9. No período revolucionário, todos os esforços dos comunistas se concentram em permitir que a ação das massas atinja o máximo de intensidade e eficiência. Os comunistas combinam a propaganda e preparação revolucionária com a organização de grandes e frequentes manifestações proletárias especialmente nos grandes centros e se esforça para utilizar movimentos econômicos em demonstrações de caráter político, no quais o proletariado reafirma e fortalece seu propósito de derrubar o poder burguês.

10. O Partido Comunista leva sua propaganda para as fileiras do exército burguês. O antimilitarismo comunista não se baseia em um humanitarismo estéril. Seu escopo é o de convencer os proletários que a burguesia os arma para defender seus próprios interesses e usa a sua própria força contra a causa do proletariado.

11. O Partido Comunista é treinado para agir como o Estado maior do proletariado na guerra revolucionária; por isso, prepara e organiza sua própria rede de informação e comunicação; por isso, apoia e organiza sobretudo o armamento do proletariado.

12. O Partido Comunista não conclui nenhum acordo ou aliança com outros movimentos políticos que compartilham de um objetivo imediato específico, mas que divergem do seu programa de ação posterior. Tem de recusar, igualmente, a aliança com todas as tendências do proletariado que aceitam a ação insurrecional contra a burguesia (a chamada frente única) mas que divergem do programa comunista no desenvolvimento da ação subsequente. Os comunistas não têm nenhuma razão para considerar o crescimento de forças que visam a derrubada do poder burguês como uma condição favorável, quando ainda são insuficientes as forças dedicadas à constituição do poder proletário sob diretivas comunistas, já que apenas uma liderança comunista pode assegurar sua duração e seu sucesso

13. Os sovietes ou conselhos de trabalhadores, camponeses e soldados constituem os órgãos do poder proletário e não podem exercer a sua verdadeira função senão depois do abatimento do domínio burguês.
     Os sovietes não são por si mesmos órgãos da luta revolucionária. Eles devêm revolucionários quando o Partido Comunista conquista uma maioria dentro deles.
     Os conselhos de trabalhadores também podem surgir antes da revolução, em um período de crise aguda na qual o poder estatal é seriamente ameaçado.
     A iniciativa de constituição dos sovietes pode ser uma necessidade para o partido em uma situação revolucionária, mas não pode ser um meio para provocar tal situação.
     Se o poder da burguesia é mantido, a sobrevivência dos conselhos pode apresentar um perigo sério à luta revolucionária – o perigo de conciliação e combinação de órgãos proletários com os órgãos da democracia burguesa.

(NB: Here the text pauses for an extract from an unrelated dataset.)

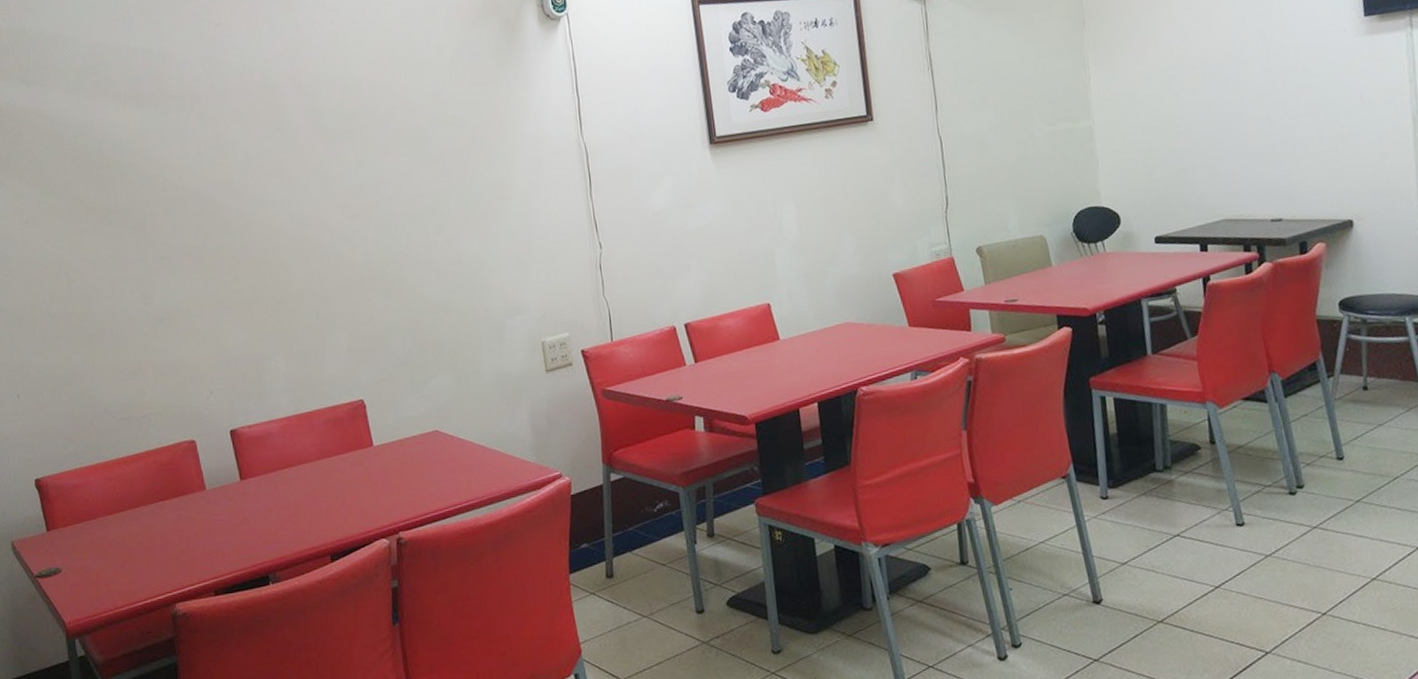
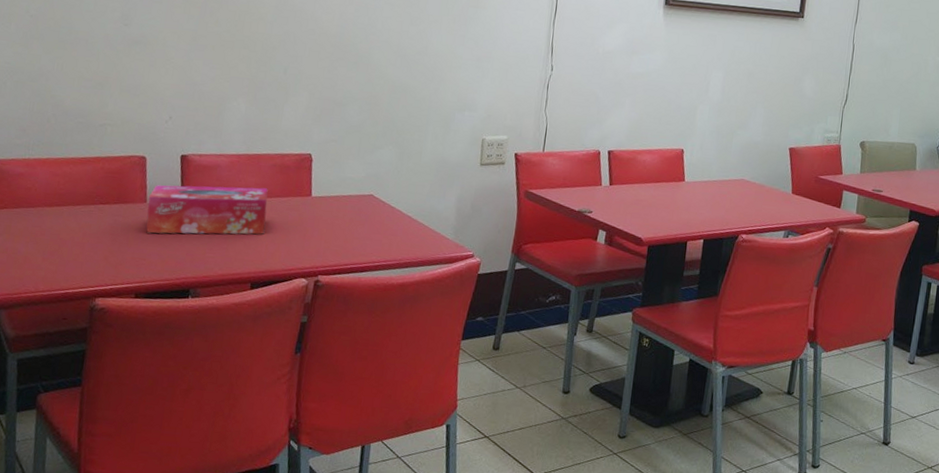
tissue box: none [206,447,333,523] -> present [146,185,268,235]

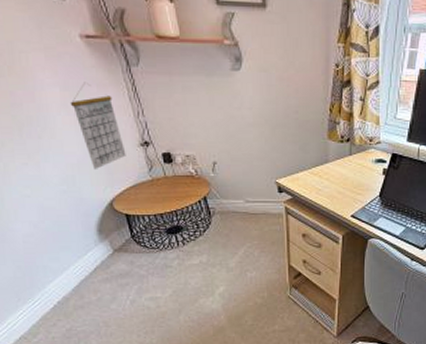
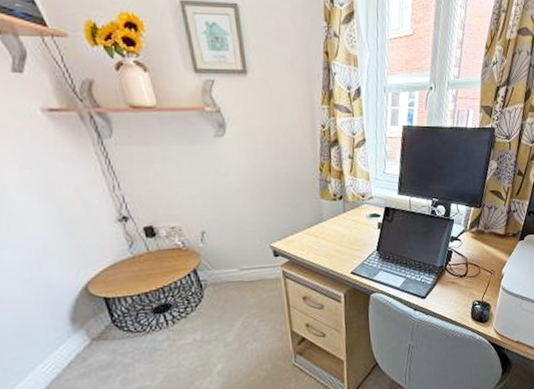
calendar: present [70,81,126,169] -> none [31,157,102,252]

14. O que distingue os comunistas não é que, em toda situação e em todo episódio da luta de classe, eles propões a mobilização imediata de todas as forças proletárias para uma insurreição geral, mas que eles dizem claramente que a fase de insurreição é um resultado inevitável da luta, e que eles preparam o proletariado para enfrentar em condições favoráveis para o sucesso e o posterior desenvolvimento da revolução.
     Dependendo da situação, que o partido pode avaliar melhor que o resto do proletariado, o partido pode se confrontar com a necessidade de agir para acelerar ou retardar o momento da batalha decisiva. Em todo caso, a tarefa específica do partido é lutar tanto contra os que, desejando acelerar ação revolucionária a qualquer preço, poderiam dirigir o proletariado para desastre, como contra os oportunistas que exploram toda ocasião na qual ação decisiva é indesejável para bloquear o movimento revolucionário desviando a ação das massas para outros objetivos. Pelo contrário, o Partido Comunista tem sempre que conduzir a ação das massas sobre o terreno da preparação efetiva para a inevitável, luta armada final contra as forças defensivas da ordem burguesa.